━━━ The data
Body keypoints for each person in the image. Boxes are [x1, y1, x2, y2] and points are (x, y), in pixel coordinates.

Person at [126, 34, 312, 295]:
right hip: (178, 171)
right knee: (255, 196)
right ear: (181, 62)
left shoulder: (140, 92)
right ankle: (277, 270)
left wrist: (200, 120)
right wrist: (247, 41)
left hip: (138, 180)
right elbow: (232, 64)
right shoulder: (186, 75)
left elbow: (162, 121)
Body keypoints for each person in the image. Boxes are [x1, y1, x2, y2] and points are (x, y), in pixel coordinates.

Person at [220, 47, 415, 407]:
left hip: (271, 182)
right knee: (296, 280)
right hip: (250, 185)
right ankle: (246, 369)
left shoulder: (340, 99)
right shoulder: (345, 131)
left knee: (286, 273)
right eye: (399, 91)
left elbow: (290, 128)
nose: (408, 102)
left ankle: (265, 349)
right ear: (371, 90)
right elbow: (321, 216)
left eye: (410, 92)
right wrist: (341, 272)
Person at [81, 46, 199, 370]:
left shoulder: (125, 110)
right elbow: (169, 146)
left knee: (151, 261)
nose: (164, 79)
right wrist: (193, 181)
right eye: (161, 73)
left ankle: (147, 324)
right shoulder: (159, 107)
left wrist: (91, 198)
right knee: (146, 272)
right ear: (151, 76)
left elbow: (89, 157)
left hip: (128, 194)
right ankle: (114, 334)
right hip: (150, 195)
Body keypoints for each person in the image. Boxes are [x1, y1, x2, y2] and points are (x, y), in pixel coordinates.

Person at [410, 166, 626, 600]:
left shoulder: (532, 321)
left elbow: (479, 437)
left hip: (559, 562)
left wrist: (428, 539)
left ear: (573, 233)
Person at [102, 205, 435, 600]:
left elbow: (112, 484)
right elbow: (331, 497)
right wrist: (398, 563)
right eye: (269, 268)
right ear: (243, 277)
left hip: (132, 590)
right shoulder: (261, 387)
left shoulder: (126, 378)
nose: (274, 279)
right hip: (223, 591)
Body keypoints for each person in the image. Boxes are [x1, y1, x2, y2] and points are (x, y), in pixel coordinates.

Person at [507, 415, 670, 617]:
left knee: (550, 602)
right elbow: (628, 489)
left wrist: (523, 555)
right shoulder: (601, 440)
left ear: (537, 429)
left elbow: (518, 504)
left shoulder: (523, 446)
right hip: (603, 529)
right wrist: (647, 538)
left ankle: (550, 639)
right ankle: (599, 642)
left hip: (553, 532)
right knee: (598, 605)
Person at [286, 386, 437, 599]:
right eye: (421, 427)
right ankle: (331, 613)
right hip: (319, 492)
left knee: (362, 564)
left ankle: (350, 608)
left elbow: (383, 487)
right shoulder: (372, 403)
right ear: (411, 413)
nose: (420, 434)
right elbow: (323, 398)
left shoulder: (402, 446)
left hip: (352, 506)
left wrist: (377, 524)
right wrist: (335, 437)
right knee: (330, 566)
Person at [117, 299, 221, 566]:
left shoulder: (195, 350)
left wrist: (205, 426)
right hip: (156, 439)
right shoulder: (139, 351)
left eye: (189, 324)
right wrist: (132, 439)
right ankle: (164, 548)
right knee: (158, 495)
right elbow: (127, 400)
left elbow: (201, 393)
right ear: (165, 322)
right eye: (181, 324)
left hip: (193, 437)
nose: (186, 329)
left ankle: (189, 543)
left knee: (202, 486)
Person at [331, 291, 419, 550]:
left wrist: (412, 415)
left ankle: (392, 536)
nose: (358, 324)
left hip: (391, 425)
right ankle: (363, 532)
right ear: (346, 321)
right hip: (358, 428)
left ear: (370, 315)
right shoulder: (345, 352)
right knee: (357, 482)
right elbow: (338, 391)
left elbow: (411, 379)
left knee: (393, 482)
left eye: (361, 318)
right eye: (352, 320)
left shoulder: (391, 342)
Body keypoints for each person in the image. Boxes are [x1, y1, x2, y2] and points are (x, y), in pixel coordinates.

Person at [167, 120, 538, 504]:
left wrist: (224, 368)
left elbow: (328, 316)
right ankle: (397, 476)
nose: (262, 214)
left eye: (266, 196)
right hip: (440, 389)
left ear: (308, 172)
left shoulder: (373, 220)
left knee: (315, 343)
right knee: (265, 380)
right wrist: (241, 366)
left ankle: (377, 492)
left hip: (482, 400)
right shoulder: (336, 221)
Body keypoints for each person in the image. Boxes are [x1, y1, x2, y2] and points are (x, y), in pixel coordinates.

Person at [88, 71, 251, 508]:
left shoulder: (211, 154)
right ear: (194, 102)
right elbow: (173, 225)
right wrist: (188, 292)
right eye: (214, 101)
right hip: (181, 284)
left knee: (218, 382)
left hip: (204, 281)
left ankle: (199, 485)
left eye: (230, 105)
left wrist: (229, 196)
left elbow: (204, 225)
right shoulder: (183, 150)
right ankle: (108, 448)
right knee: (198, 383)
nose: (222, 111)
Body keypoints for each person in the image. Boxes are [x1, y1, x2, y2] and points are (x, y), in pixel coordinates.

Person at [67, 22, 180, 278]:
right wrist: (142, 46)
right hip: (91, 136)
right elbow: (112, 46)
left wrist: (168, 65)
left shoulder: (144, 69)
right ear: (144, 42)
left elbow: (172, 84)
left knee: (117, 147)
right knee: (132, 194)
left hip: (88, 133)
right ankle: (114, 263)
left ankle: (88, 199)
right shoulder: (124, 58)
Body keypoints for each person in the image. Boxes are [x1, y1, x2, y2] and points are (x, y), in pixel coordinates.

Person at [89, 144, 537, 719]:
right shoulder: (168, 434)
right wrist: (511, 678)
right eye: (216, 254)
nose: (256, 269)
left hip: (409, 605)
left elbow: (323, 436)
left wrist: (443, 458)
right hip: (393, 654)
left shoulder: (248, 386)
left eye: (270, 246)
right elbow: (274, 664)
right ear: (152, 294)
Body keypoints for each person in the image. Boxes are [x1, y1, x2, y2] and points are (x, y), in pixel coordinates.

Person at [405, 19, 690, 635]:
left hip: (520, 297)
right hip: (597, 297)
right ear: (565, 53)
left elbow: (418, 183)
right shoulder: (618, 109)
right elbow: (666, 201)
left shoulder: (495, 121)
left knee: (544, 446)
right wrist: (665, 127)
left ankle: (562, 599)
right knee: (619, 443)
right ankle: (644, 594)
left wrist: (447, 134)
━━━━━━
_Required action:_
Please copy, exactly and with nothing else, the lines above beginning at the line that has "right wrist: (335, 437)" and ending with the line that has "left hip: (482, 400)".

_Result for this exercise:_
right wrist: (335, 437)
right knee: (330, 566)
Person at [117, 299, 221, 566]:
left shoulder: (195, 350)
left wrist: (205, 426)
right hip: (156, 439)
right shoulder: (139, 351)
left eye: (189, 324)
right wrist: (132, 439)
right ankle: (164, 548)
right knee: (158, 495)
right elbow: (127, 400)
left elbow: (201, 393)
right ear: (165, 322)
right eye: (181, 324)
left hip: (193, 437)
nose: (186, 329)
left ankle: (189, 543)
left knee: (202, 486)
Person at [331, 291, 419, 550]:
left wrist: (412, 415)
left ankle: (392, 536)
nose: (358, 324)
left hip: (391, 425)
right ankle: (363, 532)
right ear: (346, 321)
right hip: (358, 428)
left ear: (370, 315)
right shoulder: (345, 352)
right knee: (357, 482)
right elbow: (338, 391)
left elbow: (411, 379)
left knee: (393, 482)
left eye: (361, 318)
right eye: (352, 320)
left shoulder: (391, 342)
Body keypoints for each person in the image. Boxes are [x1, y1, x2, y2] and points are (x, y), in pixel coordinates.

Person at [167, 120, 538, 504]:
left wrist: (224, 368)
left elbow: (328, 316)
right ankle: (397, 476)
nose: (262, 214)
left eye: (266, 196)
right hip: (440, 389)
left ear: (308, 172)
left shoulder: (373, 220)
left knee: (315, 343)
right knee: (265, 380)
right wrist: (241, 366)
left ankle: (377, 492)
left hip: (482, 400)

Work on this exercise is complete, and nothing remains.